How often do you take a close look at familiar buildings that line your usual routes through the city? Our group of fourteen walkers took the opportunity to view some old landmarks with new eyes.
The inter-war period was a rich time for Wellington architecture. Two hundred non-residential buildings were constructed between 1919 and 1939. New architectural styles appeared, based partly on the past but with a definite look to the future. Buildings got bigger. However, prompted partly by the experience of the 1931 Napier earthquake and partly as a response to new overseas styles, heavy decoration was shed and sleeker forms favoured. Art Deco, the style most commonly associated with the 1930s, arose out of the Industrial and Decorative Arts Exhibition in Paris in 1925. It was characterised by simplified ornamentation and an emphasis on geometrical decoration.
Starting at the small Courtenay Place branch of Westpac Bank, wedged between two larger buildings, we found a good example of a simple art deco design.
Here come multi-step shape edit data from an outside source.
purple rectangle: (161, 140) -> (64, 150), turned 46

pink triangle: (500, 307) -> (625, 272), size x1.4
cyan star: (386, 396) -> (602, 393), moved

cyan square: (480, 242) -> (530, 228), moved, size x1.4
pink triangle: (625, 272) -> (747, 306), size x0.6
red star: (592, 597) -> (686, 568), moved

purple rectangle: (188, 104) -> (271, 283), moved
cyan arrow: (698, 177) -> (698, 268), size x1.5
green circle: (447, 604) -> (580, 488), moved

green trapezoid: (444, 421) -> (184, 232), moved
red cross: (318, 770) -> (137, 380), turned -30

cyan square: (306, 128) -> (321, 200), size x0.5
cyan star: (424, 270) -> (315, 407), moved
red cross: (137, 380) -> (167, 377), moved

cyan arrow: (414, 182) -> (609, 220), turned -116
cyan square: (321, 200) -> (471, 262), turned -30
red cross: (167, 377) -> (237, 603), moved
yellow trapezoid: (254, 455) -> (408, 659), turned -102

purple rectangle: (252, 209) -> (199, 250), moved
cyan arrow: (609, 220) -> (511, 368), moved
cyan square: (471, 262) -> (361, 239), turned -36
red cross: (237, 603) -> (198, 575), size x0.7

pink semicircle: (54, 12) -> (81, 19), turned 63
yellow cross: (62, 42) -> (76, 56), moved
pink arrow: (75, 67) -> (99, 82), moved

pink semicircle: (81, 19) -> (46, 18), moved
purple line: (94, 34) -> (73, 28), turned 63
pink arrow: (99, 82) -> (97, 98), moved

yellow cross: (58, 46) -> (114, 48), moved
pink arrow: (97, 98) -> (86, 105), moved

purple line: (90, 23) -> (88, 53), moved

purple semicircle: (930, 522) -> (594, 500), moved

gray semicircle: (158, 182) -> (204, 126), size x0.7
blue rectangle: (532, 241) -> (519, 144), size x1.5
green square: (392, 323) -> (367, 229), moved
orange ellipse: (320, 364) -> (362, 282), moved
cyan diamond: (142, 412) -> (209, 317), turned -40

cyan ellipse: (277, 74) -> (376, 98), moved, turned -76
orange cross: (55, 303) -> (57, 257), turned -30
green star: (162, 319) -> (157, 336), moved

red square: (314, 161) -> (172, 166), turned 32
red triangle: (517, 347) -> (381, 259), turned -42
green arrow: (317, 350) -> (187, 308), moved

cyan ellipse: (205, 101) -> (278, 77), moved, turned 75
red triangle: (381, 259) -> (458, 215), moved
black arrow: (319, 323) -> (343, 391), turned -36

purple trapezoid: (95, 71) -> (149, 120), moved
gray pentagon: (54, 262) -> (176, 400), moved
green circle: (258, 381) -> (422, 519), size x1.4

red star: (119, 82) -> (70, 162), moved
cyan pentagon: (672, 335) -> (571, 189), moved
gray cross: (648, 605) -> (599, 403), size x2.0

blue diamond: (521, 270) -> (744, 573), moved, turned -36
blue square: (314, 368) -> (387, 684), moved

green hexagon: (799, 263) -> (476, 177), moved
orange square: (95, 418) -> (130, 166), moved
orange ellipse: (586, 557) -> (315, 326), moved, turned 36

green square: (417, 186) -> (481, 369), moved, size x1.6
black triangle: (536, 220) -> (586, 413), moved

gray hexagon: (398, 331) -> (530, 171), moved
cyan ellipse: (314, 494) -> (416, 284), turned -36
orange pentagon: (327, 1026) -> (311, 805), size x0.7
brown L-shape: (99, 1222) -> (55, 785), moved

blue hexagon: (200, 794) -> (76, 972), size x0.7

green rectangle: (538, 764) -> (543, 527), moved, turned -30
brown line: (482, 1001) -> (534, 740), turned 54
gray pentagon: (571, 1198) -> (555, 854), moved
Originally built as a shop and office building for Mrs MW Powley in 1936, it was later converted into a bank. Around the corner in Cambridge Terrace, is the former Wellington East (later Cambridge Terrace) Post Office which, for most of the 20th century housed the Post and Telegraph’s Radio Section and now serves as a backpackers’ hotel.
After pausing to look at the Central Fire Station with its imposing symmetrical façade and set-back central tower decorated with vestiges of Art Deco, we continued to the former Van Staveren building in Taranaki Street built in 1937 for the Van Staveren Brothers, merchants and importers of sporting goods, tobacco and accessories, hair products, clocks and watches. The firm closed in 1980. Next was one of the outstanding Art Deco buildings - the Hotel St George, known by Wellingtonians of a certain age mainly because the Beatles ‘wowed’ a screaming crowd of fans from its balconies in 1964.
Other stops included the Hibernian Building in Willis Street (originally owned by the Bristol Piano Company and now occupied by Pandoro on the ground floor); MLC building on Lambton Quay; and its elegant neighbours across the road – Prudential Assurance building, former CBA building and South British Insurance building. Around the corner, the Tower Insurance building and the former Brandon House in Featherston Street afforded a glimpse into the past through their quaint foyers and lifts. Finally, we trekked to the former State Insurance Building (now Te Puni Kokiri) with its innovative design of a wavy façade wrapped around the corner site. Next door is the former Departmental Building (now housing the Ministry of Business, Innovation and Employment) where we had planned to enjoy lunch at the Home Café inside the building. To our disappointment, we found that the cafe had been closed to the public since the mosque shootings in Christchurch, but we found a good substitute in Sierra.